İletim parankiması, gövdedeki iletim dokusuyla diğer dokular arasında madde alışverişini gerçekleştirir. Kloroplast taşımaz. Fotosentez yapmayan hücrelerden oluşur. Ayrıca su ve bataklık bitkilerinde bulunan, hücreler arası boşluklarında gaz depolayan havalandırma parankiması da mevcuttur.
b) Kollenkima (Pek Doku): Bitkinin yaprak, meyve gibi organlarına destek sağlamakla görevli olup, rüzgâr gibi mekanik etkiler karşısında bitkinin kırılmadan bükülmesini sağlar.
Hücreleri canlı ve bol sitoplazmalıdır. Hücre çeperlerinin bazı bölgelerinde selüloz ve pektin maddelerinin birikmesi sonucu kalınlaşmalar görülür. Kalınlaşmalar begonya bitkisindeki gibi hücrelerin sadece köşelerinde olursa köşe kollenkiması, mürver ağacındaki gibi boyuna uzanan kalınlaşmalar ise levha kollenkiması olarak isimlendirilir.

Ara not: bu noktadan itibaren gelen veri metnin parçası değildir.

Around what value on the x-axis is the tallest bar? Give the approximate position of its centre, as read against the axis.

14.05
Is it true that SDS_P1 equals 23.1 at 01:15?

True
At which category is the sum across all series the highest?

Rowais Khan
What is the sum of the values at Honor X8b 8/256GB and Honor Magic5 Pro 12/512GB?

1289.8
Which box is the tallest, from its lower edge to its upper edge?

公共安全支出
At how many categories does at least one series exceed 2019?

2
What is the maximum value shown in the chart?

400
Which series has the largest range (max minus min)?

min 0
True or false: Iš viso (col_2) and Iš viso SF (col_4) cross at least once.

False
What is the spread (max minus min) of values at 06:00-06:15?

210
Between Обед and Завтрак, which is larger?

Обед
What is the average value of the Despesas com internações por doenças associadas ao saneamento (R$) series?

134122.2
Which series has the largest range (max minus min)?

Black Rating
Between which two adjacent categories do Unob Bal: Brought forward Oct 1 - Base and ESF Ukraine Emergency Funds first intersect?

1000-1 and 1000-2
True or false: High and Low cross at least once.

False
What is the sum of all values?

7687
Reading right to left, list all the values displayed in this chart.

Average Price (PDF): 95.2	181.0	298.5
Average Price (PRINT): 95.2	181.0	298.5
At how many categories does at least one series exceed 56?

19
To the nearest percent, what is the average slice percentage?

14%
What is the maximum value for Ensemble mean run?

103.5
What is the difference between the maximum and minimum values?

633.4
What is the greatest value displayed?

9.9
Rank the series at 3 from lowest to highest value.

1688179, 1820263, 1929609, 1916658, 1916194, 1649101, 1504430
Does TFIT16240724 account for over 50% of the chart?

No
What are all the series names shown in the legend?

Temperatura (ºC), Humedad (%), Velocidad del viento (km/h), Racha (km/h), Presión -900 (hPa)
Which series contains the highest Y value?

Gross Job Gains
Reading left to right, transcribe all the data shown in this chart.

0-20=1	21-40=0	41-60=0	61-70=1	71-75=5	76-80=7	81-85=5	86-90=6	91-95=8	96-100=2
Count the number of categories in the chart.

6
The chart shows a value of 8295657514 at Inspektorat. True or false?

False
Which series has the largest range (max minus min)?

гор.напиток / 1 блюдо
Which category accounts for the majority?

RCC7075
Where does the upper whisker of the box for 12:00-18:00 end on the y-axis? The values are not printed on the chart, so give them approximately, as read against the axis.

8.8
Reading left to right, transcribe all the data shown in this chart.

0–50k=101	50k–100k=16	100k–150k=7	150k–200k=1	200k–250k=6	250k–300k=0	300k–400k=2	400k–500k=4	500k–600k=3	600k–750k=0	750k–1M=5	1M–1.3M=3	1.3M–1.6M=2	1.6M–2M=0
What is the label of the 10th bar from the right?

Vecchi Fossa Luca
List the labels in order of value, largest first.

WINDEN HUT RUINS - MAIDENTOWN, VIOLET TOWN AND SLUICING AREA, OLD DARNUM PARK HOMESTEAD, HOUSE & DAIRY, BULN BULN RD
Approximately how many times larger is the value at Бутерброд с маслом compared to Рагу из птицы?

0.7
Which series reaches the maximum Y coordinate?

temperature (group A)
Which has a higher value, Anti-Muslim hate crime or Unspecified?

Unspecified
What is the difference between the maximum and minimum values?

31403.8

Kollenkima, yapısında bulunan pektin etkisiyle esneme yeteneğine sahiptir.
c) Sklerenkima (Sert Doku): Sitoplazma ve çekirdekleri kaybolmuş, tüm çeperleri kalınlaşmış ölü hücrelerden meydana gelir. Bu dokuyu oluşturan hücreler ilk oluştuklarında canlıyken, çeperlerinde lignin adı verilen, odunlaşmayı sağlayan, sert ve dayanıklı maddenin birikmesiyle çeperleri kalınlaşır, madde alışverişi durur ve hücreler canlılığını kaybeder.
Bitkilerde iki tip sklerenkima hücresi vardır. Keten ve kenevir gibi bitkilerde bu hücreler lif şeklinde olduğundan buna sklerenkima lifi; fındık ve ceviz kabuğu, ayva ve armut gibi meyvelerde ise hücreler yuvarlak ve köşeli olduğu için buna da taş hücreleri denir.